Exact transcription, pictures omitted: begin at the top line of the records below and end with the line bearing "variable will change".

» EXERCISE INPUTS
***
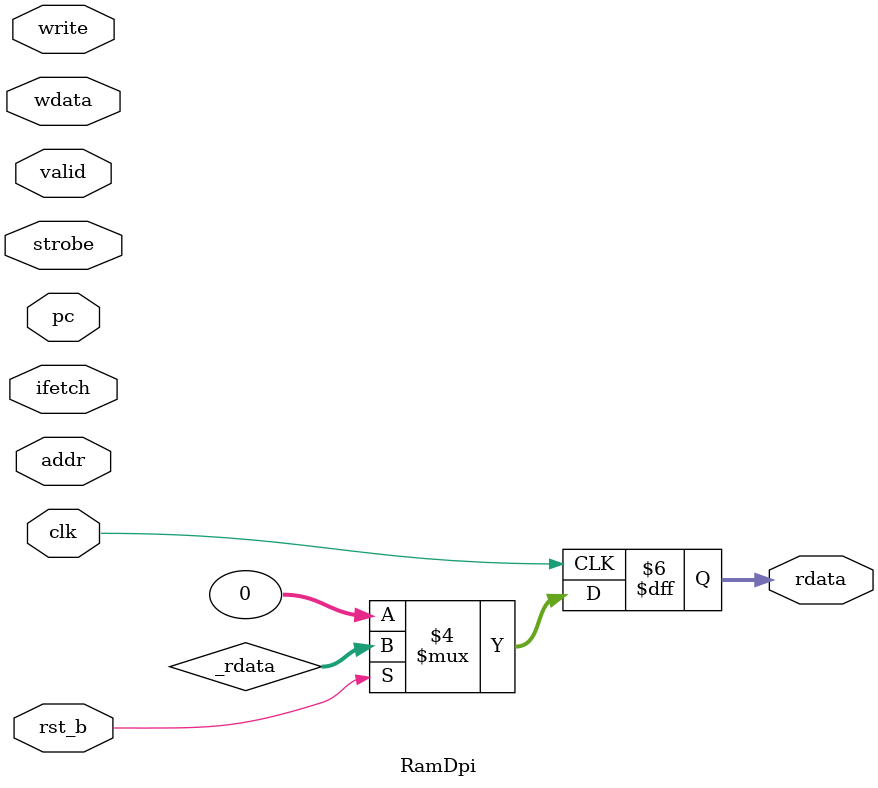
<source format=sv>
/* ------------------------------------------------------------------------------------------------
 * Copyright (c) 2023. Heqing Huang (feipenghhq@gmail.com)
 *
 * Project: NPC
 * Author: Heqing Huang
 * Date Created: 06/22/2024
 *
 * ------------------------------------------------------------------------------------------------
 * RamDpi: Ram using verilog dpi
 * ------------------------------------------------------------------------------------------------
 */

module RamDpi #(
    parameter XLEN      = 32
) (
    input  logic                clk,
    input  logic                rst_b,
    input  logic                ifetch, // for traceing
    input  logic [XLEN-1:0]     pc,     // for traceing
    input  logic                valid,
    input  logic                write,
    input  logic [XLEN-1:0]     addr,
    input  logic [XLEN/8-1:0]   strobe,
    input  logic [XLEN-1:0]     wdata,
    output logic [XLEN-1:0]     rdata
);

    logic [XLEN-1:0] _rdata;

    // Delay one clock cycle for read data to mimic synchronous ram
    always @(posedge clk) begin
        if (!rst_b) rdata <= 0;
        else rdata <= _rdata;
    end

    // -------------------------------------------
    // _Verilator DPI
    // -------------------------------------------
    `ifdef VERILATOR

        import "DPI-C" function void dpi_pmem_read(input int pc, input int addr, output int rdata, input bit ifetch);
        import "DPI-C" function void dpi_pmem_write(input int pc, input int addr, input int wdata, input byte strobe);

        // data memory write, we should only invoke the DPI function at the end of the clock
        // this is because once we call the function, the value in the C/C++ variable will change
        // immediately, but the data should really be written to memory at the end of the clock
        always @(posedge clk) begin
            if (valid && rst_b) begin
                if (write) begin
                    dpi_pmem_write(pc, addr, wdata, {4'b0, strobe});
                end
            end
        end

        // data memory read, read takes 0 cycle for single cycle core we should read combinationally
        // Another thing is we want to make only ONE call to dpi_pmem_read otherwise we will mess up
        // with the memory trace function (same memory read will be traced multiple time)
        // NOTE: We need to make sure that in verilator the new cycle start with clock being high!!!
        always @(clk) begin
            _rdata = 0;
            if (!clk && valid && !write && rst_b) begin
                dpi_pmem_read(pc, addr, _rdata, ifetch);
            end
        end

    `endif

endmodule
</source>
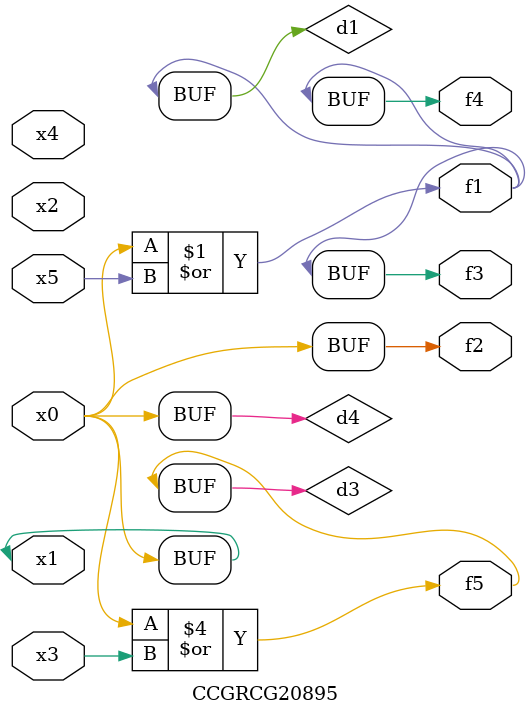
<source format=v>
module CCGRCG20895(
	input x0, x1, x2, x3, x4, x5,
	output f1, f2, f3, f4, f5
);

	wire d1, d2, d3, d4;

	or (d1, x0, x5);
	xnor (d2, x1, x4);
	or (d3, x0, x3);
	buf (d4, x0, x1);
	assign f1 = d1;
	assign f2 = d4;
	assign f3 = d1;
	assign f4 = d1;
	assign f5 = d3;
endmodule

</source>
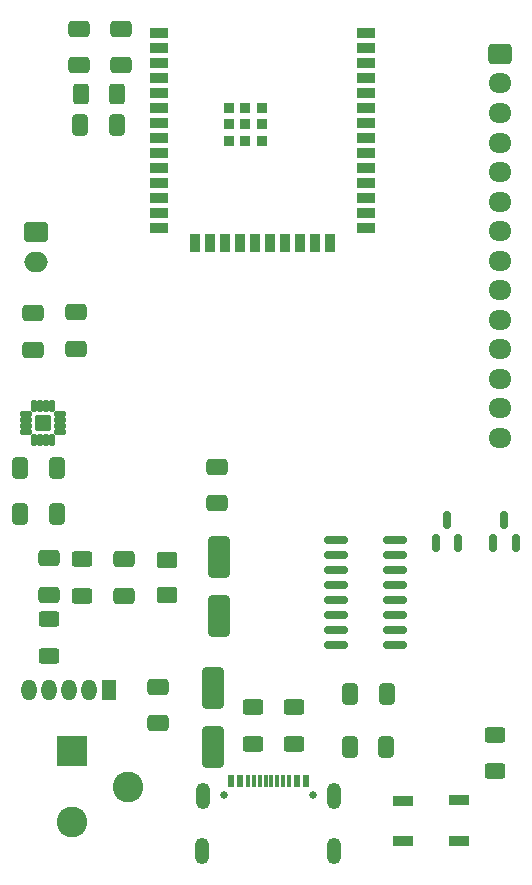
<source format=gbr>
%TF.GenerationSoftware,KiCad,Pcbnew,7.0.8*%
%TF.CreationDate,2025-04-01T23:17:51+07:00*%
%TF.ProjectId,esp32_smth,65737033-325f-4736-9d74-682e6b696361,rev?*%
%TF.SameCoordinates,Original*%
%TF.FileFunction,Soldermask,Top*%
%TF.FilePolarity,Negative*%
%FSLAX46Y46*%
G04 Gerber Fmt 4.6, Leading zero omitted, Abs format (unit mm)*
G04 Created by KiCad (PCBNEW 7.0.8) date 2025-04-01 23:17:51*
%MOMM*%
%LPD*%
G01*
G04 APERTURE LIST*
G04 Aperture macros list*
%AMRoundRect*
0 Rectangle with rounded corners*
0 $1 Rounding radius*
0 $2 $3 $4 $5 $6 $7 $8 $9 X,Y pos of 4 corners*
0 Add a 4 corners polygon primitive as box body*
4,1,4,$2,$3,$4,$5,$6,$7,$8,$9,$2,$3,0*
0 Add four circle primitives for the rounded corners*
1,1,$1+$1,$2,$3*
1,1,$1+$1,$4,$5*
1,1,$1+$1,$6,$7*
1,1,$1+$1,$8,$9*
0 Add four rect primitives between the rounded corners*
20,1,$1+$1,$2,$3,$4,$5,0*
20,1,$1+$1,$4,$5,$6,$7,0*
20,1,$1+$1,$6,$7,$8,$9,0*
20,1,$1+$1,$8,$9,$2,$3,0*%
G04 Aperture macros list end*
%ADD10R,2.600000X2.600000*%
%ADD11C,2.600000*%
%ADD12C,0.650000*%
%ADD13R,0.540000X1.100000*%
%ADD14R,0.300000X1.100000*%
%ADD15O,1.200000X2.250000*%
%ADD16RoundRect,0.250000X-0.650000X0.412500X-0.650000X-0.412500X0.650000X-0.412500X0.650000X0.412500X0*%
%ADD17RoundRect,0.250000X-0.725000X0.600000X-0.725000X-0.600000X0.725000X-0.600000X0.725000X0.600000X0*%
%ADD18O,1.950000X1.700000*%
%ADD19RoundRect,0.250000X0.650000X-0.412500X0.650000X0.412500X-0.650000X0.412500X-0.650000X-0.412500X0*%
%ADD20RoundRect,0.150000X0.150000X-0.587500X0.150000X0.587500X-0.150000X0.587500X-0.150000X-0.587500X0*%
%ADD21RoundRect,0.135750X-0.386250X-0.101250X0.386250X-0.101250X0.386250X0.101250X-0.386250X0.101250X0*%
%ADD22RoundRect,0.135750X-0.101250X-0.386250X0.101250X-0.386250X0.101250X0.386250X-0.101250X0.386250X0*%
%ADD23RoundRect,0.102000X-0.550000X-0.550000X0.550000X-0.550000X0.550000X0.550000X-0.550000X0.550000X0*%
%ADD24RoundRect,0.250000X-0.625000X0.400000X-0.625000X-0.400000X0.625000X-0.400000X0.625000X0.400000X0*%
%ADD25RoundRect,0.250000X0.650000X-1.500000X0.650000X1.500000X-0.650000X1.500000X-0.650000X-1.500000X0*%
%ADD26RoundRect,0.250000X-0.412500X-0.650000X0.412500X-0.650000X0.412500X0.650000X-0.412500X0.650000X0*%
%ADD27RoundRect,0.250000X0.412500X0.650000X-0.412500X0.650000X-0.412500X-0.650000X0.412500X-0.650000X0*%
%ADD28R,1.500000X0.900000*%
%ADD29R,0.900000X1.500000*%
%ADD30R,0.900000X0.900000*%
%ADD31R,1.700000X0.900000*%
%ADD32R,1.275000X1.800000*%
%ADD33O,1.275000X1.800000*%
%ADD34RoundRect,0.150000X-0.825000X-0.150000X0.825000X-0.150000X0.825000X0.150000X-0.825000X0.150000X0*%
%ADD35RoundRect,0.250001X0.624999X-0.462499X0.624999X0.462499X-0.624999X0.462499X-0.624999X-0.462499X0*%
%ADD36RoundRect,0.250000X0.625000X-0.400000X0.625000X0.400000X-0.625000X0.400000X-0.625000X-0.400000X0*%
%ADD37RoundRect,0.250000X-0.650000X1.500000X-0.650000X-1.500000X0.650000X-1.500000X0.650000X1.500000X0*%
%ADD38RoundRect,0.250000X-0.750000X0.600000X-0.750000X-0.600000X0.750000X-0.600000X0.750000X0.600000X0*%
%ADD39O,2.000000X1.700000*%
%ADD40RoundRect,0.250000X-0.400000X-0.625000X0.400000X-0.625000X0.400000X0.625000X-0.400000X0.625000X0*%
G04 APERTURE END LIST*
D10*
%TO.C,J4*%
X182675000Y-148850000D03*
D11*
X182675000Y-154850000D03*
X187375000Y-151850000D03*
%TD*%
D12*
%TO.C,J2*%
X195535000Y-152572500D03*
X203035000Y-152572500D03*
D13*
X196085000Y-151372500D03*
X196835000Y-151372500D03*
D14*
X198035000Y-151372500D03*
X199035000Y-151372500D03*
X199535000Y-151372500D03*
X200535000Y-151372500D03*
D13*
X201735000Y-151372500D03*
X202485000Y-151372500D03*
X202485000Y-151372500D03*
X201735000Y-151372500D03*
D14*
X201035000Y-151372500D03*
X200035000Y-151372500D03*
X198535000Y-151372500D03*
X197535000Y-151372500D03*
D13*
X196835000Y-151372500D03*
X196085000Y-151372500D03*
D15*
X193690000Y-157252500D03*
X193710000Y-152652500D03*
X204840000Y-157252500D03*
X204860000Y-152652500D03*
%TD*%
D16*
%TO.C,C2*%
X187075000Y-132562500D03*
X187075000Y-135687500D03*
%TD*%
D17*
%TO.C,J1*%
X218925000Y-89800000D03*
D18*
X218925000Y-92300000D03*
X218925000Y-94800000D03*
X218925000Y-97300000D03*
X218925000Y-99800000D03*
X218925000Y-102300000D03*
X218925000Y-104800000D03*
X218925000Y-107300000D03*
X218925000Y-109800000D03*
X218925000Y-112300000D03*
X218925000Y-114800000D03*
X218925000Y-117300000D03*
X218925000Y-119800000D03*
X218925000Y-122300000D03*
%TD*%
D19*
%TO.C,C9*%
X183200000Y-90775000D03*
X183200000Y-87650000D03*
%TD*%
D20*
%TO.C,Q2*%
X218300000Y-131175000D03*
X220200000Y-131175000D03*
X219250000Y-129300000D03*
%TD*%
D19*
%TO.C,C7*%
X179325000Y-114887500D03*
X179325000Y-111762500D03*
%TD*%
D21*
%TO.C,U3*%
X178740000Y-120300000D03*
X178740000Y-120800000D03*
X178740000Y-121300000D03*
X178740000Y-121800000D03*
D22*
X179425000Y-122485000D03*
X179925000Y-122485000D03*
X180425000Y-122485000D03*
X180925000Y-122485000D03*
D21*
X181610000Y-121800000D03*
X181610000Y-121300000D03*
X181610000Y-120800000D03*
X181610000Y-120300000D03*
D22*
X180925000Y-119615000D03*
X180425000Y-119615000D03*
X179925000Y-119615000D03*
X179425000Y-119615000D03*
D23*
X180175000Y-121050000D03*
%TD*%
D24*
%TO.C,R6*%
X218450000Y-147425000D03*
X218450000Y-150525000D03*
%TD*%
D25*
%TO.C,D1*%
X195075000Y-137425000D03*
X195075000Y-132425000D03*
%TD*%
D26*
%TO.C,C5*%
X178287500Y-124875000D03*
X181412500Y-124875000D03*
%TD*%
D27*
%TO.C,C11*%
X209287500Y-143950000D03*
X206162500Y-143950000D03*
%TD*%
%TO.C,C13*%
X209275000Y-148500000D03*
X206150000Y-148500000D03*
%TD*%
D28*
%TO.C,U1*%
X190050000Y-88040000D03*
X190050000Y-89310000D03*
X190050000Y-90580000D03*
X190050000Y-91850000D03*
X190050000Y-93120000D03*
X190050000Y-94390000D03*
X190050000Y-95660000D03*
X190050000Y-96930000D03*
X190050000Y-98200000D03*
X190050000Y-99470000D03*
X190050000Y-100740000D03*
X190050000Y-102010000D03*
X190050000Y-103280000D03*
X190050000Y-104550000D03*
D29*
X193080000Y-105800000D03*
X194350000Y-105800000D03*
X195620000Y-105800000D03*
X196890000Y-105800000D03*
X198160000Y-105800000D03*
X199430000Y-105800000D03*
X200700000Y-105800000D03*
X201970000Y-105800000D03*
X203240000Y-105800000D03*
X204510000Y-105800000D03*
D28*
X207550000Y-104550000D03*
X207550000Y-103280000D03*
X207550000Y-102010000D03*
X207550000Y-100740000D03*
X207550000Y-99470000D03*
X207550000Y-98200000D03*
X207550000Y-96930000D03*
X207550000Y-95660000D03*
X207550000Y-94390000D03*
X207550000Y-93120000D03*
X207550000Y-91850000D03*
X207550000Y-90580000D03*
X207550000Y-89310000D03*
X207550000Y-88040000D03*
D30*
X195900000Y-94360000D03*
X195900000Y-94360000D03*
X195900000Y-95760000D03*
X195900000Y-97160000D03*
X195900000Y-97160000D03*
X197300000Y-94360000D03*
X197300000Y-95760000D03*
X197300000Y-97160000D03*
X197300000Y-97160000D03*
X198700000Y-94360000D03*
X198700000Y-95760000D03*
X198700000Y-97160000D03*
%TD*%
D31*
%TO.C,SW1*%
X210700000Y-153050000D03*
X210700000Y-156450000D03*
%TD*%
D27*
%TO.C,C10*%
X186450000Y-95775000D03*
X183325000Y-95775000D03*
%TD*%
D31*
%TO.C,SW2*%
X215400000Y-153000000D03*
X215400000Y-156400000D03*
%TD*%
D32*
%TO.C,U2*%
X185775000Y-143630000D03*
D33*
X184075000Y-143630000D03*
X182375000Y-143630000D03*
X180675000Y-143630000D03*
X178975000Y-143630000D03*
%TD*%
D34*
%TO.C,U4*%
X205025000Y-130980000D03*
X205025000Y-132250000D03*
X205025000Y-133520000D03*
X205025000Y-134790000D03*
X205025000Y-136060000D03*
X205025000Y-137330000D03*
X205025000Y-138600000D03*
X205025000Y-139870000D03*
X209975000Y-139870000D03*
X209975000Y-138600000D03*
X209975000Y-137330000D03*
X209975000Y-136060000D03*
X209975000Y-134790000D03*
X209975000Y-133520000D03*
X209975000Y-132250000D03*
X209975000Y-130980000D03*
%TD*%
D35*
%TO.C,L1*%
X190675000Y-135587500D03*
X190675000Y-132612500D03*
%TD*%
D16*
%TO.C,C3*%
X180700000Y-132462500D03*
X180700000Y-135587500D03*
%TD*%
D36*
%TO.C,R4*%
X201475000Y-148200000D03*
X201475000Y-145100000D03*
%TD*%
D19*
%TO.C,C8*%
X186800000Y-90775000D03*
X186800000Y-87650000D03*
%TD*%
%TO.C,C1*%
X189900000Y-146487500D03*
X189900000Y-143362500D03*
%TD*%
D36*
%TO.C,R3*%
X198000000Y-148200000D03*
X198000000Y-145100000D03*
%TD*%
D26*
%TO.C,C4*%
X178287500Y-128775000D03*
X181412500Y-128775000D03*
%TD*%
D37*
%TO.C,D2*%
X194625000Y-143500000D03*
X194625000Y-148500000D03*
%TD*%
D19*
%TO.C,C6*%
X182950000Y-114812500D03*
X182950000Y-111687500D03*
%TD*%
D38*
%TO.C,J3*%
X179625000Y-104900000D03*
D39*
X179625000Y-107400000D03*
%TD*%
D19*
%TO.C,C12*%
X194950000Y-127862500D03*
X194950000Y-124737500D03*
%TD*%
D20*
%TO.C,Q1*%
X213450000Y-131175000D03*
X215350000Y-131175000D03*
X214400000Y-129300000D03*
%TD*%
D40*
%TO.C,R5*%
X183375000Y-93150000D03*
X186475000Y-93150000D03*
%TD*%
D24*
%TO.C,R2*%
X183525000Y-132575000D03*
X183525000Y-135675000D03*
%TD*%
D36*
%TO.C,R1*%
X180675000Y-140750000D03*
X180675000Y-137650000D03*
%TD*%
M02*

</source>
***
» EXPECTED ANSWER
<source format=sv>
/* ------------------------------------------------------------------------------------------------
 * Copyright (c) 2023. Heqing Huang (feipenghhq@gmail.com)
 *
 * Project: NPC
 * Author: Heqing Huang
 * Date Created: 06/22/2024
 *
 * ------------------------------------------------------------------------------------------------
 * RamDpi: Ram using verilog dpi
 * ------------------------------------------------------------------------------------------------
 */

module RamDpi #(
    parameter XLEN      = 32
) (
    input  logic                clk,
    input  logic                rst_b,
    input  logic                ifetch, // for traceing
    input  logic [XLEN-1:0]     pc,     // for traceing
    input  logic                valid,
    input  logic                write,
    input  logic [XLEN-1:0]     addr,
    input  logic [XLEN/8-1:0]   strobe,
    input  logic [XLEN-1:0]     wdata,
    output logic [XLEN-1:0]     rdata
);

    logic [XLEN-1:0] _rdata;

    // Delay one clock cycle for read data to mimic synchronous ram
    always @(posedge clk) begin
        if (!rst_b) rdata <= 0;
        else rdata <= _rdata;
    end

    // -------------------------------------------
    // _Verilator DPI
    // -------------------------------------------
    `ifdef VERILATOR

        import "DPI-C" function void dpi_pmem_read(input int pc, input int addr, output int rdata, input bit ifetch);
        import "DPI-C" function void dpi_pmem_write(input int pc, input int addr, input int wdata, input byte strobe);

        // data memory write, we should only invoke the DPI function at the end of the clock
        // this is because once we call the function, the value in the C/C++ variable will change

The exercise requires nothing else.